Constructing large character ranges with pyparsing.srange is extremely slow


I have some of these constructions in my code:

from pyparsing import Char, srange

_non_ascii = Char(srange('[\x80-\U0010FFFF]'))

The generation of the ranges is extremely slow, taking 6-8 seconds (huh?) even with Python 3.12 on a relatively decent machine.

Why is this happening and what should I replace those with?


Solution

  • This is what the srange() function looks like (taken from GitHub):

    _charRange = Group(_singleChar + Suppress("-") + _singleChar)
    _reBracketExpr = (
        Literal("[")
        + Opt("^").set_results_name("negate")
        + Group(OneOrMore(_charRange | _singleChar)).set_results_name("body")
        + Literal("]")
    )
    
    def srange(s: str) -> str:
        _expanded = (
            lambda p: p
            if not isinstance(p, ParseResults)
            else "".join(chr(c) for c in range(ord(p[0]), ord(p[1]) + 1))
        )
        try:
            return "".join(_expanded(part) for part in _reBracketExpr.parse_string(s).body)
        except Exception as e:
            return ""
    

    As you (or I) can see, pyparsing is parsing the argument using _reBracketExpr, which is itself a pyparsing expression, then pass the result of that to _expanded. _expanded will create a new string if p is a ParseResult (range) or return p unchanged otherwise (single character). In the end, all those strings are joined, creating an even bigger string.

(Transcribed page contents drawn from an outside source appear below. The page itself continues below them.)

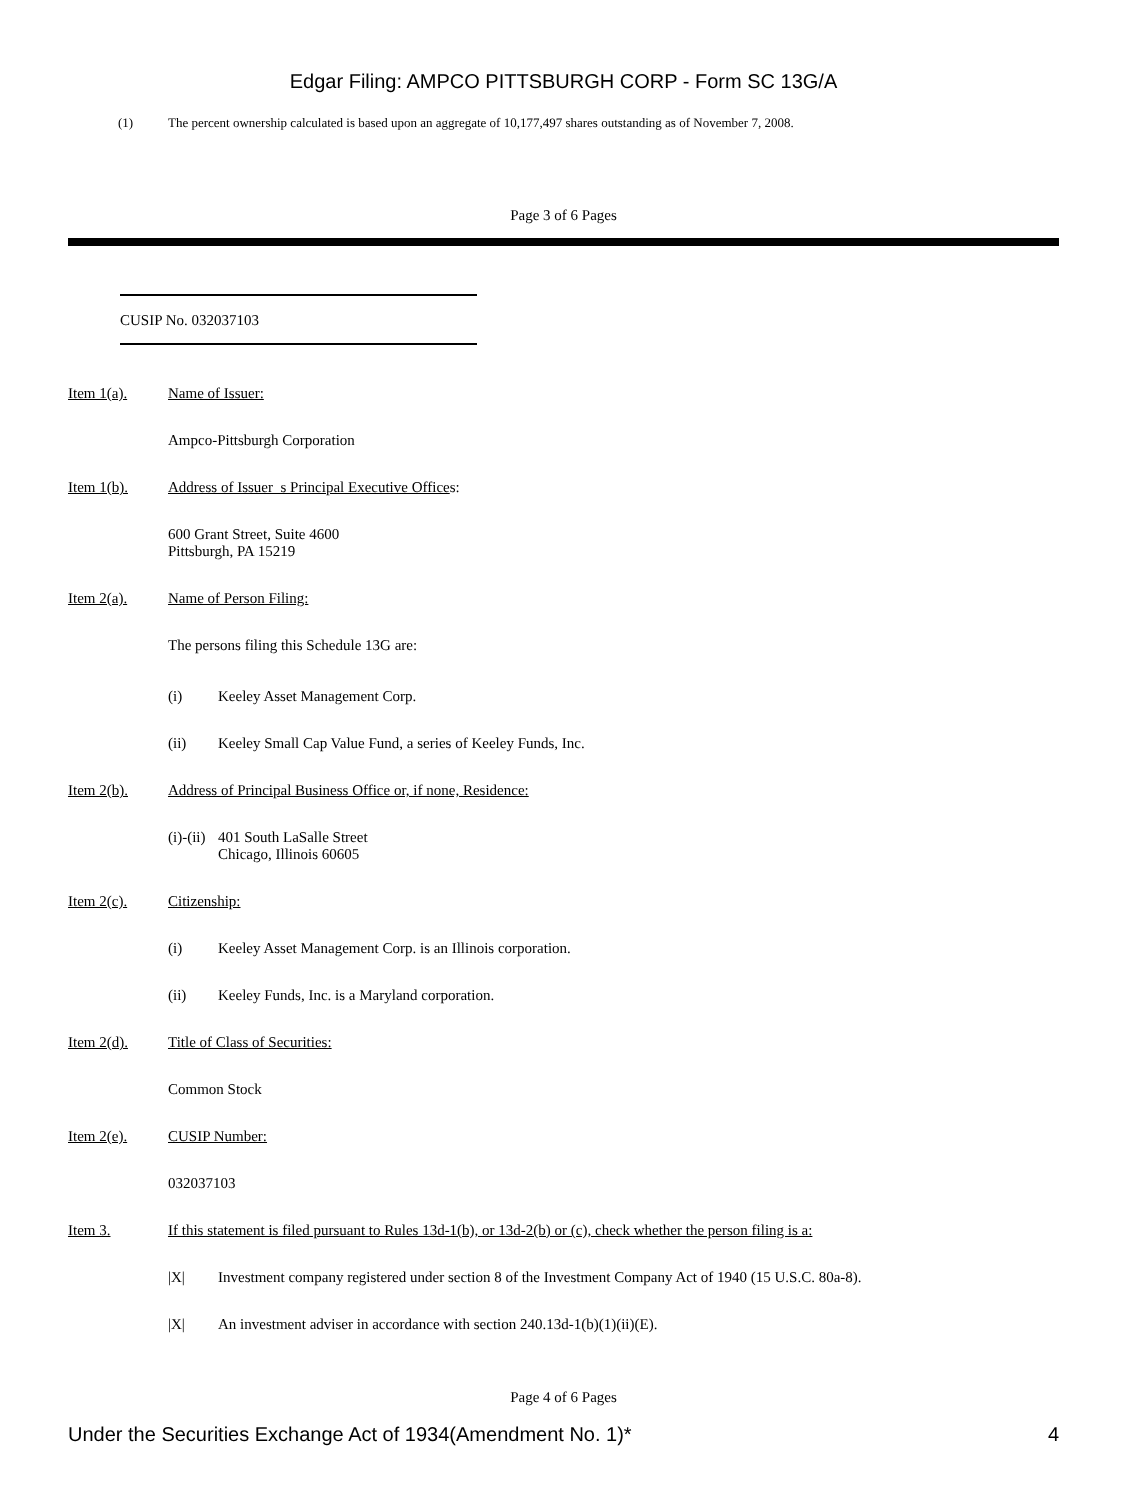Edgar Filing: AMPCO PITTSBURGH CORP - Form SC 13G/A
(1) The percent ownership calculated is based upon an aggregate of 10,177,497 shares outstanding as of November 7, 2008.
Page 3 of 6 Pages
CUSIP No. 032037103
Item 1(a). Name of Issuer:
Ampco-Pittsburgh Corporation
Item 1(b). Address of Issuer s Principal Executive Offices:
600 Grant Street, Suite 4600
Pittsburgh, PA 15219
Item 2(a). Name of Person Filing:
The persons filing this Schedule 13G are:
(i) Keeley Asset Management Corp.
(ii) Keeley Small Cap Value Fund, a series of Keeley Funds, Inc.
Item 2(b). Address of Principal Business Office or, if none, Residence:
(i)-(ii) 401 South LaSalle Street
Chicago, Illinois 60605
Item 2(c). Citizenship:
(i) Keeley Asset Management Corp. is an Illinois corporation.
(ii) Keeley Funds, Inc. is a Maryland corporation.
Item 2(d). Title of Class of Securities:
Common Stock
Item 2(e). CUSIP Number:
032037103
Item 3. If this statement is filed pursuant to Rules 13d-1(b), or 13d-2(b) or (c), check whether the person filing is a:
|X| Investment company registered under section 8 of the Investment Company Act of 1940 (15 U.S.C. 80a-8).
|X| An investment adviser in accordance with section 240.13d-1(b)(1)(ii)(E).
Page 4 of 6 Pages
Under the Securities Exchange Act of 1934(Amendment No. 1)* 4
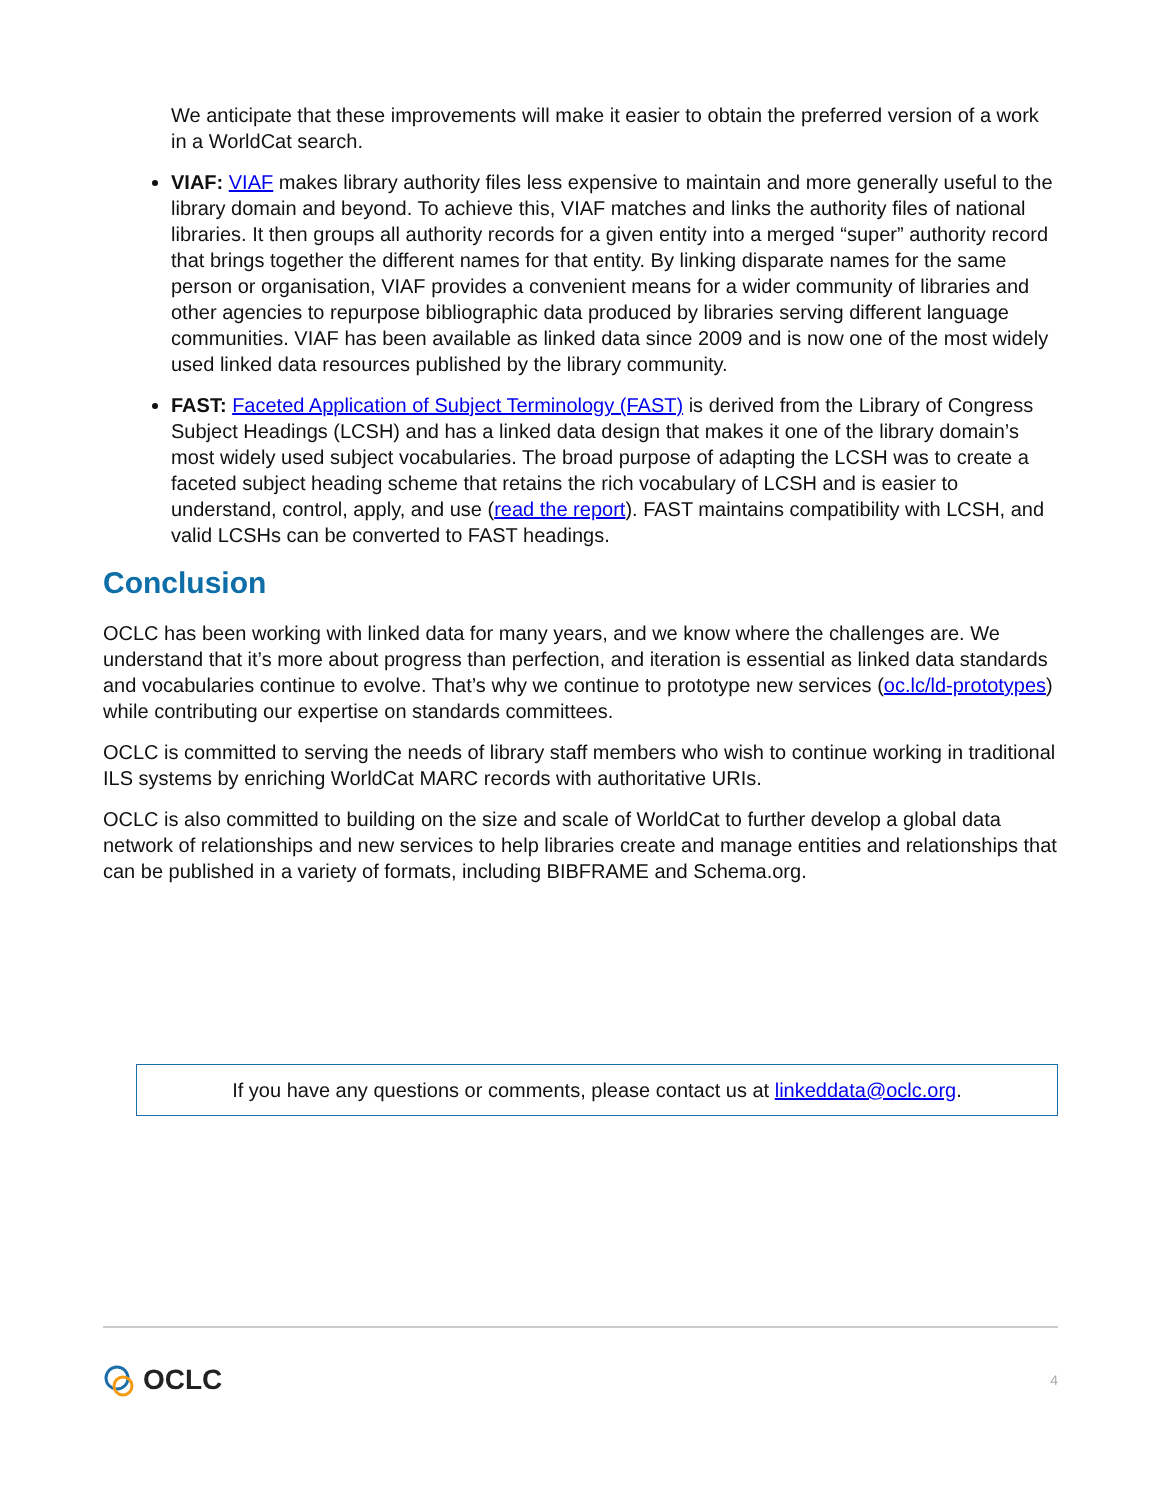We anticipate that these improvements will make it easier to obtain the preferred version of a work in a WorldCat search.
VIAF: VIAF makes library authority files less expensive to maintain and more generally useful to the library domain and beyond. To achieve this, VIAF matches and links the authority files of national libraries. It then groups all authority records for a given entity into a merged “super” authority record that brings together the different names for that entity. By linking disparate names for the same person or organisation, VIAF provides a convenient means for a wider community of libraries and other agencies to repurpose bibliographic data produced by libraries serving different language communities. VIAF has been available as linked data since 2009 and is now one of the most widely used linked data resources published by the library community.
FAST: Faceted Application of Subject Terminology (FAST) is derived from the Library of Congress Subject Headings (LCSH) and has a linked data design that makes it one of the library domain’s most widely used subject vocabularies. The broad purpose of adapting the LCSH was to create a faceted subject heading scheme that retains the rich vocabulary of LCSH and is easier to understand, control, apply, and use (read the report). FAST maintains compatibility with LCSH, and valid LCSHs can be converted to FAST headings.
Conclusion
OCLC has been working with linked data for many years, and we know where the challenges are. We understand that it’s more about progress than perfection, and iteration is essential as linked data standards and vocabularies continue to evolve. That’s why we continue to prototype new services (oc.lc/ld-prototypes) while contributing our expertise on standards committees.
OCLC is committed to serving the needs of library staff members who wish to continue working in traditional ILS systems by enriching WorldCat MARC records with authoritative URIs.
OCLC is also committed to building on the size and scale of WorldCat to further develop a global data network of relationships and new services to help libraries create and manage entities and relationships that can be published in a variety of formats, including BIBFRAME and Schema.org.
If you have any questions or comments, please contact us at linkeddata@oclc.org.
OCLC
4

    In your (or my) case, each Char(srange()) creates a 0x10FFFF - 0x80 + 1 = ~1.1m character string. Fortunately, since there is only one element, that string is reused instead of joined to create the eventual result. But that's not it; not yet. Word, which gets passed the string as Char's superclass, is also doing something on its own:

    class Word(Token):
    
        def __init__(self, init_chars: str = "", ..., *, initChars: str = "", ...):
            initChars = initChars or init_chars
            ...
            # One full iteration
            initChars_set = set(initChars)
            ...
            self.initChars = initChars_set
            # O(n log n) sorting, then another join
            self.initCharsOrig = "".join(sorted(initChars_set))
            
            ...
            
            # __or__() creates a new set, which requires another full iteration.
            if " " not in (self.initChars | self.bodyChars):  
                if len(self.initChars) == 1:
                    ...
                else:
                    # New string, again.
                    # This function is slow too, explained below
                    re_leading_fragment = f"[{_collapse_string_to_ranges(self.initChars)}]"
    
                if self.bodyChars == self.initChars:
                    ...
                else:
                    ...
                    # Yet another new string
                    self.reString = f"{re_leading_fragment}{re_body_fragment}{repeat}"
                ...
                self.re = re.compile(self.reString)
                ...
    
    def _collapse_string_to_ranges(
        s: Union[str, Iterable[str]], re_escape: bool = True
    ) -> str:
        ...
    
        ret = []
    
        # Haven't we been here before?
        s = "".join(sorted(set(s)))
    
        if len(s) > 3:
            # Yet another full iteration
            for _, chars in itertools.groupby(s, key=is_consecutive):
                ...  # Itertools dark magic to append to ret.
                # Mind you, list.append() is amortized O(1).
        else:
            ...
    
        return "".join(ret)  # A third .join()
    

    I removed unreachable sections not applicable to the specific problem at hand (no as_keyword and such) but some of them also create new strings.

    All in all, this is a lengthy and time-consuming process just to create a native re.Pattern instance (anyone counted how many times it iterated the original 1.1m character string?). That said, I switched to Regex which directly makes use of re:

    _any_char = Regex(r'[\x80-\U0010FFFF]')  # With and without r are both fine.
    

    No giant strings created, and is more or less the same what a normal Char was doing.